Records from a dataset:
::::

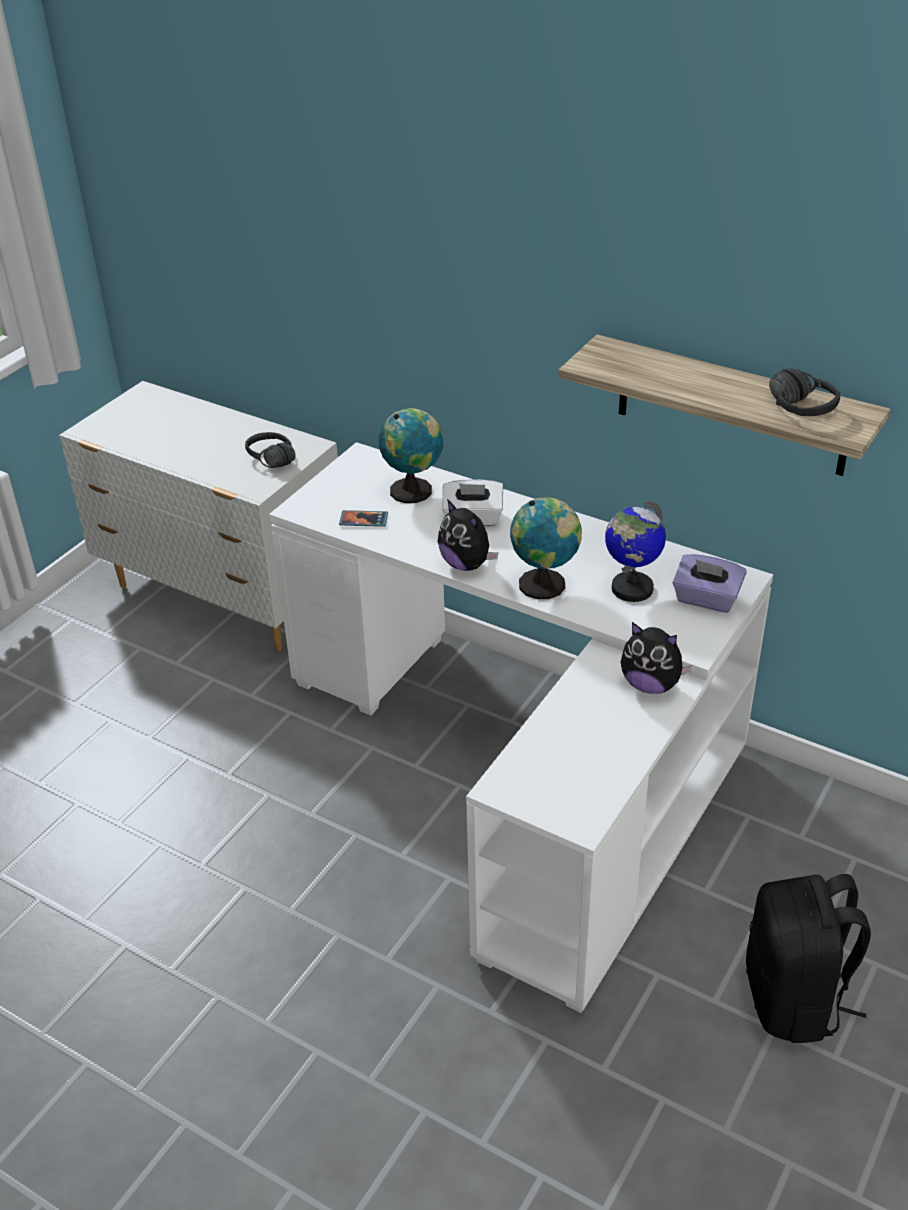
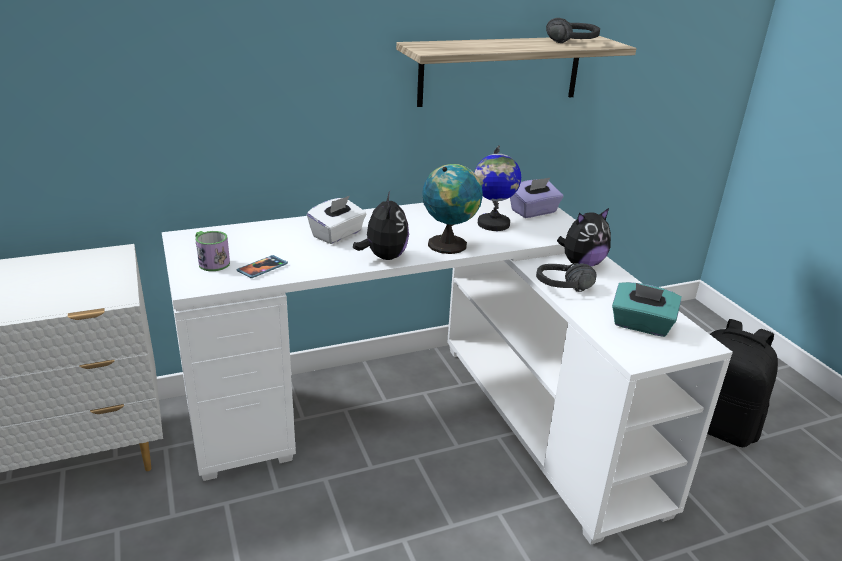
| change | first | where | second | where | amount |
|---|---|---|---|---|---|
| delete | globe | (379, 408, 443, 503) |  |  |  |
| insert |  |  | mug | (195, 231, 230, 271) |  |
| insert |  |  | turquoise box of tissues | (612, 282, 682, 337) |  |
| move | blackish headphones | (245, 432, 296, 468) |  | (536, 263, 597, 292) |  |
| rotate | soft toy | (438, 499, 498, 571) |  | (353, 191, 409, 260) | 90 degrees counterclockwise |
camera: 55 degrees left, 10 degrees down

::::

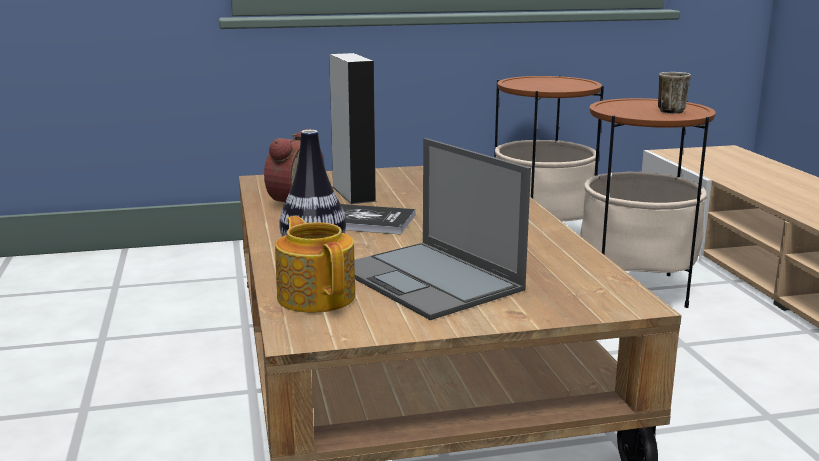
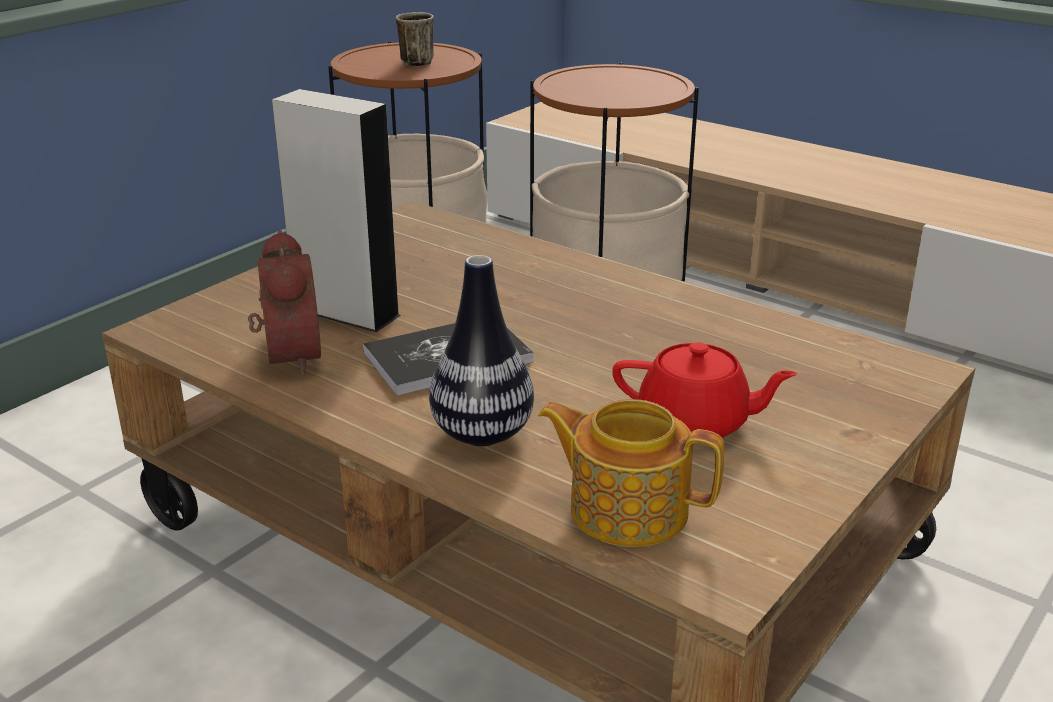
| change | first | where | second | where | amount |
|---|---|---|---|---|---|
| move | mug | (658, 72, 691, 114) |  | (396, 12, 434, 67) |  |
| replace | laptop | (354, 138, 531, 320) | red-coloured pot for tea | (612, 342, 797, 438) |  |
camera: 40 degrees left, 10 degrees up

::::

** Task requirements **
Pull every line containing "camera" from the data.

** Reply **
camera: 55 degrees left, 10 degrees down
camera: 40 degrees left, 10 degrees up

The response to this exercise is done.